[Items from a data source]
Start of Block

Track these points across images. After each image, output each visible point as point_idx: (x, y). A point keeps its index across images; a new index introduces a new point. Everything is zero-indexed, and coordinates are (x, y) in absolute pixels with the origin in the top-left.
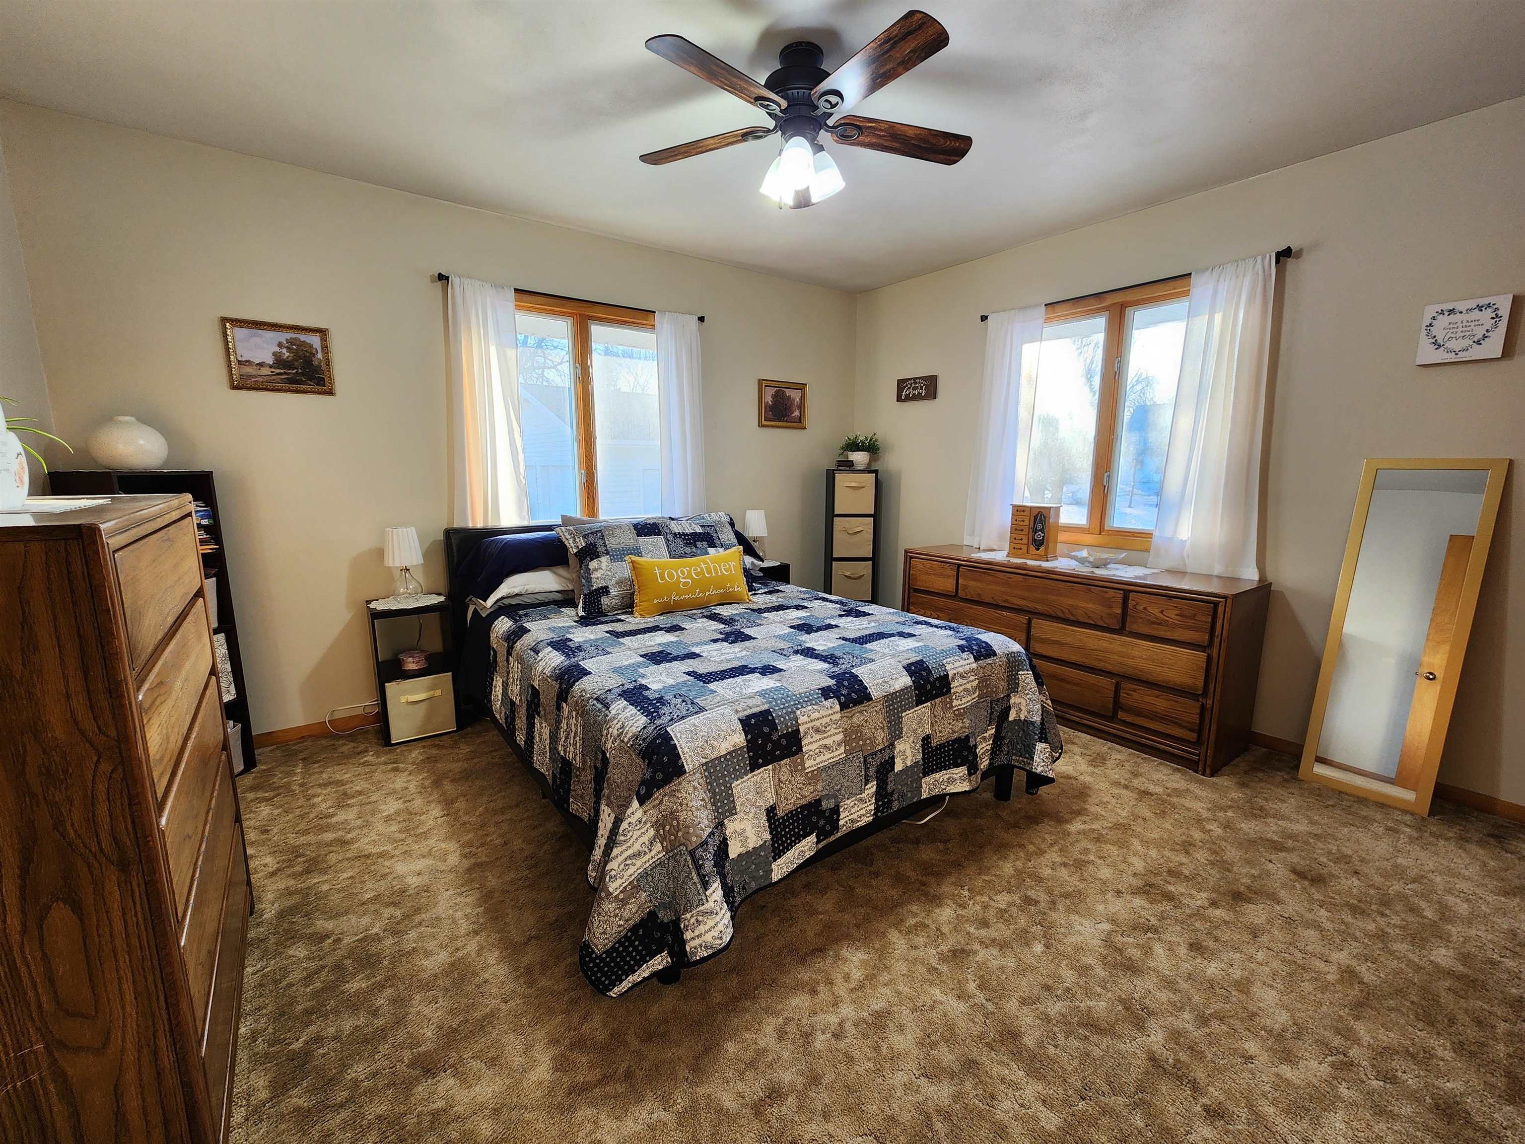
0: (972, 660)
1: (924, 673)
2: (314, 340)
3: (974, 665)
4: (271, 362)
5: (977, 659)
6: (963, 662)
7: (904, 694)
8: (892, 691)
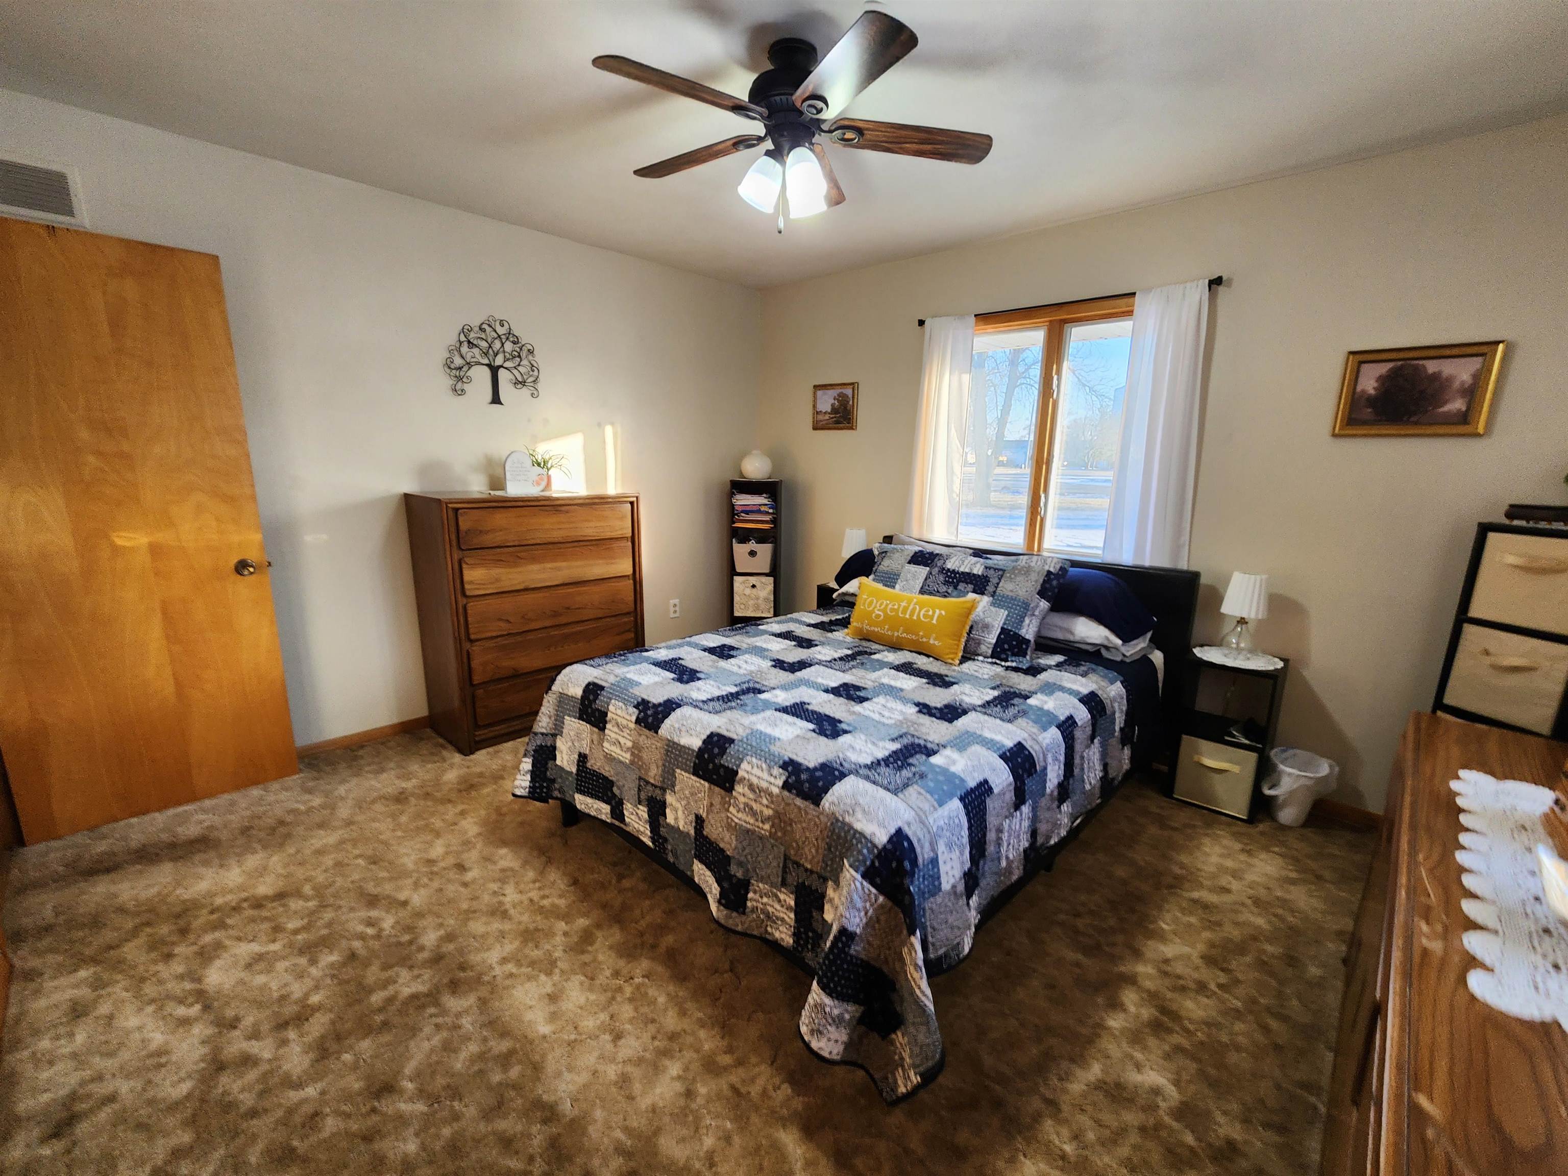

End of Block

Work to be completed: Your answer should be an exact copy of the entries above, with no images included.

Answer section:
Track these points across images. After each image, output each visible point as point_idx: (x, y). A point keeps its index across images; a new index introduces a new point. Everything is zero-indexed, and coordinates are (x, y) in absolute pixels with the origin in the top-left.
0: (972, 660)
1: (924, 673)
2: (314, 340)
3: (974, 665)
4: (271, 362)
5: (977, 659)
6: (963, 662)
7: (904, 694)
8: (892, 691)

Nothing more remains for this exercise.